(TEXTAUSZUG ZUM LESEN)
-=-=-=-=-

Vermischtes 26. Juli 2010

Das tragische Ende der loveparade

Es sollte ein Fest der Liebe werden, am Ende wurde es eine Katastrophe - Bei der loveparade kamen am Wochenende 19 junge Menschen ums Leben

Bild: flickr/Christoph Müller-Girod, Creative Commons Lizenz 2.0
Bild: flickr/Christoph Müller-Girod, Creative Commons Lizenz 2.0

(MS) Von mehr 1,4 Millionen Besucher ist die Rede, die am Samstag auf das Gelände des loveparade in Duisburg geströmt sein sollen. Dabei wurde der einzige Zugang zum Verhängnis. In und hinter dem 200 Meter langen und 16 Meter breitem Tunnel brach wegen der Überfüllung eine Massenpanik aus – Menschen kollabierten, fielen zu Boden und wurden niedergetrampelt.

Doch auch zwei Tage nach der Katastrophe sind die Ursachen alles andere als klar. Die Verantwortlichen hüllen sich in Schweigen, die Berichte von Polizei und Augenzeugen widersprechen sich vehement. Klar ist zu diesem Zeitpunkt nur, dass die Sicherheit der Besucher offenbar bei der Großveranstaltung nicht an erster Stelle stand.

So soll das Gelände beispielweise für nur 250.00 Menschen ausgelegt gewesen sein – die Veranstalter rechneten aber mit mehr als einer Million Besuchern. Organisator Rainer Schaller beteuerte auf der offiziellen Pressekonferenz: "Es gab ein Sicherheitskonzept, das gemeinsam mit der Stadt und der Polizei aufgestellt wurde und an dem es keine Bedenken gegeben hat."

-=-=-=-=-

(VORLIEGENDES MATERIAL)
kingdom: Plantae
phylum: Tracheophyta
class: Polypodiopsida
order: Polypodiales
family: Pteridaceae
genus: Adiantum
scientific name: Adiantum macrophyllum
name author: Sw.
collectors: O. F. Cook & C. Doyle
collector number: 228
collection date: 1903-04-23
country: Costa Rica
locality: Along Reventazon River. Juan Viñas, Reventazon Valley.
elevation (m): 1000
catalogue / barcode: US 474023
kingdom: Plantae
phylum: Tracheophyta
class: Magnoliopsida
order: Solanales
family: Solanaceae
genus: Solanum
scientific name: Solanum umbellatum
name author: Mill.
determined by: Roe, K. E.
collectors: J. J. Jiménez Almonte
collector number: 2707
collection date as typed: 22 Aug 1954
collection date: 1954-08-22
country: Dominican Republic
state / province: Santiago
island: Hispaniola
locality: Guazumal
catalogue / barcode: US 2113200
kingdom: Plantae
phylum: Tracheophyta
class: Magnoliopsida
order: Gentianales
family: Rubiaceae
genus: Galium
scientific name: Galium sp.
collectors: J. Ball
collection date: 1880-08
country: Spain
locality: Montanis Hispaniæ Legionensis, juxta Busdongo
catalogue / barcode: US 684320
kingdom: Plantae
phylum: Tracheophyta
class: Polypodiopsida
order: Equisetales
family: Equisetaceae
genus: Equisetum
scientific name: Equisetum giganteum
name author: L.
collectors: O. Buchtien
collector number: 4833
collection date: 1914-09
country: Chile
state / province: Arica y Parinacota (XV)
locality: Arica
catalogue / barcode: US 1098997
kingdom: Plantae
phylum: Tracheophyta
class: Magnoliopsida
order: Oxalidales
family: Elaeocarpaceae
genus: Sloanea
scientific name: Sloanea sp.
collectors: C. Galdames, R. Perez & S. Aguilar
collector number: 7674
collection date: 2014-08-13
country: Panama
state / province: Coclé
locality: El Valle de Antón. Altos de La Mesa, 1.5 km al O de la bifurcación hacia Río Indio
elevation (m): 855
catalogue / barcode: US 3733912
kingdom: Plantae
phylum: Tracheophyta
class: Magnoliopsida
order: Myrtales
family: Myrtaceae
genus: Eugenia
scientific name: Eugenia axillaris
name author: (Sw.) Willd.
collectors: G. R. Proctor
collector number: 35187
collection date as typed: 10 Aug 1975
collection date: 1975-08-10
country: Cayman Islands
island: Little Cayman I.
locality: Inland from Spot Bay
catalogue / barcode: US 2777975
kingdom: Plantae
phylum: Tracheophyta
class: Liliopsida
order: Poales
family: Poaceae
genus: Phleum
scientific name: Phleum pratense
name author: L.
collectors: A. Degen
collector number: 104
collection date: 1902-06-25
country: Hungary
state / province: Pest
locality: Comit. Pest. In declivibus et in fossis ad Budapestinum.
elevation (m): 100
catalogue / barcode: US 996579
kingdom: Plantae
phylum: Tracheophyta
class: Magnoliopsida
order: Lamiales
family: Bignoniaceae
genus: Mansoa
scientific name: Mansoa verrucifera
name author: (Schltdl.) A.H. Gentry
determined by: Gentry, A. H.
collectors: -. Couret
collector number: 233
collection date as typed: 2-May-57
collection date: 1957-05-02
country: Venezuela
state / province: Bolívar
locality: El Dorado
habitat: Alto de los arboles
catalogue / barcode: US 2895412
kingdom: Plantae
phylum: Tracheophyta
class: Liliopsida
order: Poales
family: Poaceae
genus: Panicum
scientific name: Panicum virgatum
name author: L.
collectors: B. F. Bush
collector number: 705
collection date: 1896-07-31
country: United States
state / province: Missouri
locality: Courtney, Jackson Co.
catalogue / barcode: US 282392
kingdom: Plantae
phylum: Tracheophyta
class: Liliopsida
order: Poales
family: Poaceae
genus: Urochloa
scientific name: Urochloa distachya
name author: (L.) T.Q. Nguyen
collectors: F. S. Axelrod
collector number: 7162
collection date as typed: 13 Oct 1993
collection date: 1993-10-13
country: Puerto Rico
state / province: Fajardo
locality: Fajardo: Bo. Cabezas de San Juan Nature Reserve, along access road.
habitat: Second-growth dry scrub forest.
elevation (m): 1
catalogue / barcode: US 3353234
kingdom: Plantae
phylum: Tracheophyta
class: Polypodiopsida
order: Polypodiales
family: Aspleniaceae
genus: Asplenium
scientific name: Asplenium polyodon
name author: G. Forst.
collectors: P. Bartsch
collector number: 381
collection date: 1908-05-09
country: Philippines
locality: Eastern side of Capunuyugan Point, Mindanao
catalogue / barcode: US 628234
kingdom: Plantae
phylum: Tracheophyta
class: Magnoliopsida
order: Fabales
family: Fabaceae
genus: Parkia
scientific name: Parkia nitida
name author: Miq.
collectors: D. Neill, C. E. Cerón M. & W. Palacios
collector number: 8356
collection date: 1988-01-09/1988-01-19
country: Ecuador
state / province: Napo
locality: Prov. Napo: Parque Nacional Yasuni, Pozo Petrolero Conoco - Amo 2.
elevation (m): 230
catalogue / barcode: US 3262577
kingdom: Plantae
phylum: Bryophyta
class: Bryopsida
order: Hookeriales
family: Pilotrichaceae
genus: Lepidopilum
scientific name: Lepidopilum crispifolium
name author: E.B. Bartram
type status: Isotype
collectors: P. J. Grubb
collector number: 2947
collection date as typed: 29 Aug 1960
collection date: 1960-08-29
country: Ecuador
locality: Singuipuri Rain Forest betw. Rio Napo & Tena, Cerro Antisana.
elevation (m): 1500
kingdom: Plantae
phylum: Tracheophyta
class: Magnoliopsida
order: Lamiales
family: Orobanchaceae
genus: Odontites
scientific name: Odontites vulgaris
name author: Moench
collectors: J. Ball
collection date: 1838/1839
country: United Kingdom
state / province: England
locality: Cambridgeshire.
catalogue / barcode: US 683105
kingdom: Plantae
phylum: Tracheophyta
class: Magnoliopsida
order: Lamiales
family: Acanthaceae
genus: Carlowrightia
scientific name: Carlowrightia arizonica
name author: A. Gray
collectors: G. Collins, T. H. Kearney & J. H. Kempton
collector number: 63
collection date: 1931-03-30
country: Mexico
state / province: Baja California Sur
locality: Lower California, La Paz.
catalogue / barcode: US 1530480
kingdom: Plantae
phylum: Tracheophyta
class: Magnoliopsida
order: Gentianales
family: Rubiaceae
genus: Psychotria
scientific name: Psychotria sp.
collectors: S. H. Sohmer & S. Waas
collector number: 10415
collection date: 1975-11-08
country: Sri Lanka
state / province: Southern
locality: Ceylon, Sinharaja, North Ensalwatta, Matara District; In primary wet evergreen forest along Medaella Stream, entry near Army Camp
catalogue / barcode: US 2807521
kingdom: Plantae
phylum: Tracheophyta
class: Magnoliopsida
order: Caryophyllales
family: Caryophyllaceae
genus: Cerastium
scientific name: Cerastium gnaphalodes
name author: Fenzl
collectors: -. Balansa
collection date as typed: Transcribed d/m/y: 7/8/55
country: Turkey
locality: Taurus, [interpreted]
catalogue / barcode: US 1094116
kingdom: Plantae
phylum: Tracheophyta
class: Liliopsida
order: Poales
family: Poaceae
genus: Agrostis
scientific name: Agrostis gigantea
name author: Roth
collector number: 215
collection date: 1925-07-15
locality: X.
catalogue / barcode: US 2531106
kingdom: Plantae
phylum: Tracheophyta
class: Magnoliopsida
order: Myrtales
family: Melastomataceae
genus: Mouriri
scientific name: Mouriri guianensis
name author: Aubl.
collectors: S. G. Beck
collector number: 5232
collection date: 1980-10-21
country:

-=-=-=-=-

Geben Sie aus dem Textauszug über die Loveparade alles von „(MS) Von mehr“ bis hinunter zu „erster Stelle stand.“ wortwörtlich wieder. Das Material steht in keinem Zusammenhang mit dem Textauszug.

(LÖSUNG DER AUFGABE)
(MS) Von mehr 1,4 Millionen Besucher ist die Rede, die am Samstag auf das Gelände des loveparade in Duisburg geströmt sein sollen. Dabei wurde der einzige Zugang zum Verhängnis. In und hinter dem 200 Meter langen und 16 Meter breitem Tunnel brach wegen der Überfüllung eine Massenpanik aus – Menschen kollabierten, fielen zu Boden und wurden niedergetrampelt.

Doch auch zwei Tage nach der Katastrophe sind die Ursachen alles andere als klar. Die Verantwortlichen hüllen sich in Schweigen, die Berichte von Polizei und Augenzeugen widersprechen sich vehement. Klar ist zu diesem Zeitpunkt nur, dass die Sicherheit der Besucher offenbar bei der Großveranstaltung nicht an erster Stelle stand.